10月21日、シスコシステムズ(以下、シスコ)は、新しいアーキテクチャである「ボーダレスネットワーク」と、その第一弾のルータ製品であるCisco ISR(Integrated Services Router)のGeneration 2(以下、Cisco ISR G2)を発表した。これは10月20日に米国で発表されたもので、同社のコアビジネスであるネットワークに関する重要な取り組みとなる。
ボーダレスネットワークで
シスコはなにを取り去るのか?
新アーキテクチャであるボーダレスネットワークについて説明を行なったシスコシステムズの北川裕康氏によると「今まで企業ではスケーラビリティ、アベイラビリティ、パフォーマンスという3つの要件が重要視されてきた。これからは場所、デバイス、アプリケーションの障壁をなくしつつ、こうした要件を満たす必要がある」という。これを実現するのが、ボーダレスネットワークというアーキテクチャだ。「1つはポリシーベースで自動化を推進する。2つめはSaaSモデルをネットワークの世界に取り入れ、ハードウェアの投資を保護する。3つめは異なるネットワークをコンバージョンしていく」(北川氏)という3つの方向性が背後にある。
そして、このアーキテクチャの第1弾は支店・支社のボーダレス化のために投入されたのが、Cisco ISR G2ということになる。Cisco ISRはサービス統合型ルータという名前の示すとおり、複数のスロットを持つ筐体にVPN、ファイアウォール、VoIP、ワイヤレスなどのモジュールを追加することで、ルーティングやフィルタリングにとどまらない幅広いサービスを実現する。
マルチコアプロセッサや動画処理用DSPも搭載
第2世代となるCisco ISR G2について解説したシスコシステムズの大木聡氏は、「ボーダレスネットワークに対応するということで、まずは移動するユーザーをサポートし、複数の端末をうまくマネージする。そして動画やクラウドなどの新しいアプリケーションサービスへの対応も行なえる」とボーダレスネットワークとISR G2の関係を語った。

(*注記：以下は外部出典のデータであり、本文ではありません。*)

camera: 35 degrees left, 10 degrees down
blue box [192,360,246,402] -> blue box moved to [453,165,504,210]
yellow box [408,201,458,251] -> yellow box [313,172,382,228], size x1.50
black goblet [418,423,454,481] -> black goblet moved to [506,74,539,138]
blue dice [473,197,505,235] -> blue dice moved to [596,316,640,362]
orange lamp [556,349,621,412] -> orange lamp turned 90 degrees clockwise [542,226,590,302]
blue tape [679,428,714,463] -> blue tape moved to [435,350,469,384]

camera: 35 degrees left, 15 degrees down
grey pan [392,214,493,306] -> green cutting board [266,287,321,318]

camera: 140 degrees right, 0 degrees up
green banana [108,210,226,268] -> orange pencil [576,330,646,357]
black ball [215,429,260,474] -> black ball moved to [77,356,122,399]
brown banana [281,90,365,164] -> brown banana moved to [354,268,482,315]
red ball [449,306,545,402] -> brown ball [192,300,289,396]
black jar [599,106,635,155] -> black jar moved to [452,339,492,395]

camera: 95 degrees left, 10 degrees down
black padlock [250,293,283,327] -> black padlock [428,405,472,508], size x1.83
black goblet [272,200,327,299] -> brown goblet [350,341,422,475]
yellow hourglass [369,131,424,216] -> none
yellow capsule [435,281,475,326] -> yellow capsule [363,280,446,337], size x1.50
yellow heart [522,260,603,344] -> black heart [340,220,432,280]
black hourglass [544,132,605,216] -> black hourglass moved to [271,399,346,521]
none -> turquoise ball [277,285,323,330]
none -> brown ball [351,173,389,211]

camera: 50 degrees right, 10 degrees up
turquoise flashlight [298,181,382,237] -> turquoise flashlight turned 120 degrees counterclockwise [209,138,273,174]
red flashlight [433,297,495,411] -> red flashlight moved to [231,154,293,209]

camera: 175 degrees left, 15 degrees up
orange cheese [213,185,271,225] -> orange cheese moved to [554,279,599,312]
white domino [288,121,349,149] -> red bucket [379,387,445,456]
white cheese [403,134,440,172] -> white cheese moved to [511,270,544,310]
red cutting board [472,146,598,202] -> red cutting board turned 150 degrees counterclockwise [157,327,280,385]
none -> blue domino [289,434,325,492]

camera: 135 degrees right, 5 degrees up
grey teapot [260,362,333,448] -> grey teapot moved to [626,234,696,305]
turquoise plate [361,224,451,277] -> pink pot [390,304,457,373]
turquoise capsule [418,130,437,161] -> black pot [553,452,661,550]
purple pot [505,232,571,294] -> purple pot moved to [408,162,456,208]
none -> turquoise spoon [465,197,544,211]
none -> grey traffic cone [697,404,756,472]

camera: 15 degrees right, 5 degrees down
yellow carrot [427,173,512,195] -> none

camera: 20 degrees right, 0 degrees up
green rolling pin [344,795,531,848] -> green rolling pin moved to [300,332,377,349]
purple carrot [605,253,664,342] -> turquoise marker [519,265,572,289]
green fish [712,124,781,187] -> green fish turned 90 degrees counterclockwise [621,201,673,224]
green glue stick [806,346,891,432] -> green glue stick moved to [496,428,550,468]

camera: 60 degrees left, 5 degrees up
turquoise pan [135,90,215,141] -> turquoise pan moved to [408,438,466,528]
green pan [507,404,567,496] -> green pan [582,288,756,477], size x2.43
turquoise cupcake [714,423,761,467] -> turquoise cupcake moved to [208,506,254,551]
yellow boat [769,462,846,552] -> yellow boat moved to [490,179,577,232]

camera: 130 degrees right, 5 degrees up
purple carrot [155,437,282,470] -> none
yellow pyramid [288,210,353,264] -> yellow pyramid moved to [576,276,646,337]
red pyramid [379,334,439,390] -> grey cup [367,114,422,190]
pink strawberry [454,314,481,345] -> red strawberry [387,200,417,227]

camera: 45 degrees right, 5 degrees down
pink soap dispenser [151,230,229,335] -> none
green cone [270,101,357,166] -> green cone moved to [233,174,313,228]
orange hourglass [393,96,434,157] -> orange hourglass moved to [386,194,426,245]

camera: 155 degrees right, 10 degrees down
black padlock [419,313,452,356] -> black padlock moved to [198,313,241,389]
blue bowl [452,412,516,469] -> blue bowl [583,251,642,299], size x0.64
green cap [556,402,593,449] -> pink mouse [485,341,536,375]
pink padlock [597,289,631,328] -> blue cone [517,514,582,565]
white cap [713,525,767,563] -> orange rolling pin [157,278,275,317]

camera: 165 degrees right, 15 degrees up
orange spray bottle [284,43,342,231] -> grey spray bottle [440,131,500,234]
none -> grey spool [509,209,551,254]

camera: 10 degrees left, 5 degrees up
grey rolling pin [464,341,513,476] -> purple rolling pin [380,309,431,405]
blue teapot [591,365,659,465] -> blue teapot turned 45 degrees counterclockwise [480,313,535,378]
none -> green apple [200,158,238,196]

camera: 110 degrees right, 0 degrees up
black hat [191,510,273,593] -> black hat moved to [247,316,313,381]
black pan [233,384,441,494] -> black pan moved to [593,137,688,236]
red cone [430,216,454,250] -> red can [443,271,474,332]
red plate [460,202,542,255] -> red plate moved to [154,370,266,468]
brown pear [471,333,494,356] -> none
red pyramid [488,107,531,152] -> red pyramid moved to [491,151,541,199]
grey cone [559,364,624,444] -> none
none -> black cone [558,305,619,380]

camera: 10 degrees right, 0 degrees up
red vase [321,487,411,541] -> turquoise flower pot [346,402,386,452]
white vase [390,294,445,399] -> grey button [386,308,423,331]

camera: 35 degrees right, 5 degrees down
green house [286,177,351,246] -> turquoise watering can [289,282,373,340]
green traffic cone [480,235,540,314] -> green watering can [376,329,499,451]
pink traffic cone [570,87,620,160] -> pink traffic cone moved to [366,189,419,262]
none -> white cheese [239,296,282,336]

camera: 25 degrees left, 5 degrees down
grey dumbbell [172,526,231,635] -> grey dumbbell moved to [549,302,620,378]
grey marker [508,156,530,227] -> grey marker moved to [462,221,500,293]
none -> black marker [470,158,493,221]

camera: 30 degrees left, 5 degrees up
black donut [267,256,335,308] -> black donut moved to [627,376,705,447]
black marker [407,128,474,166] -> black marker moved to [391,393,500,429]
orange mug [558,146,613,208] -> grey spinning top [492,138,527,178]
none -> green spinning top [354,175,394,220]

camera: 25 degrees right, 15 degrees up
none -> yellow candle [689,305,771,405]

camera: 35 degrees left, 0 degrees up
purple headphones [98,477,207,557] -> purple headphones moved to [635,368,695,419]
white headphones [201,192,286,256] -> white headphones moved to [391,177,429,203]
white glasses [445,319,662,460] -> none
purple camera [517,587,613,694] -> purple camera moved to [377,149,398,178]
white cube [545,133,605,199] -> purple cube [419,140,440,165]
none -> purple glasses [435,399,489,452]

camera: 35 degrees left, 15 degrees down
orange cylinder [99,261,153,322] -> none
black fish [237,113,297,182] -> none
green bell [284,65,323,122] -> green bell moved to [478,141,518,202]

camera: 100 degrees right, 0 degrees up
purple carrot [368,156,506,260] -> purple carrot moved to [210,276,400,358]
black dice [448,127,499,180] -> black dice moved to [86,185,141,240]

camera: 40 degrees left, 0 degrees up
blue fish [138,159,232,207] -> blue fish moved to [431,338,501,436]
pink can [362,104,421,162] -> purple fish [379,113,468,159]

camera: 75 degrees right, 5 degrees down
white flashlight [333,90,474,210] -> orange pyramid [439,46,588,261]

ISR G2ではマルチコアプロセッサの採用や内部のサービスモジュールの高速化、サービスやモジュール間の接続性を向上したギガビット対応のファブリック搭載などにより、従来に比べて最大で5倍のパフォーマンスを実現。インターフェイスもギガビットに対応し、5年先を見据えた余裕のある処理能力を持たせている。
ISR最大の特徴であるサービスモジュールも、数多く取り揃えられた。ISR G2にはSM(Service Module)スロットとISM(Internal Service Module)スロット、EHWIC(Enhanced High Speed WAN Interface Card)スロットなどが用意されており、さまざまなインターフェイスカードやサービスモジュールなどを追加できる。
ベーシックなLAN用サービスモジュールとしては、Catalyst 3560-E、2960シリーズと同等の「Cisco Enhanced EtherSwitchサービスモジュール」が用意される。16/24/48ポートのモジュールが用意され、ポート当たり20Wを供給するEnhanced PoEにも対応するという。また、ボーダレスネットワークで特に重視されているビデオをメインにしたアプリケーションに対応するため、高速な音声・動画処理を実現するDSPモジュールも提供される。DSPモジュールはPVDM3(Packet Voice/Data Module)スロット(以下、DSPスロット)が用意されているモデルに追加することで、最大4倍のパフォーマンス向上を実現する。
さらにHSPA対応のWANモジュールでは、単なる3G経由での通信だけではなく、TCPパケットの圧縮やキャッシングなどのWAN高速化の機能を実装。ワイヤレス通信での細い帯域を有効活用できるようにしている。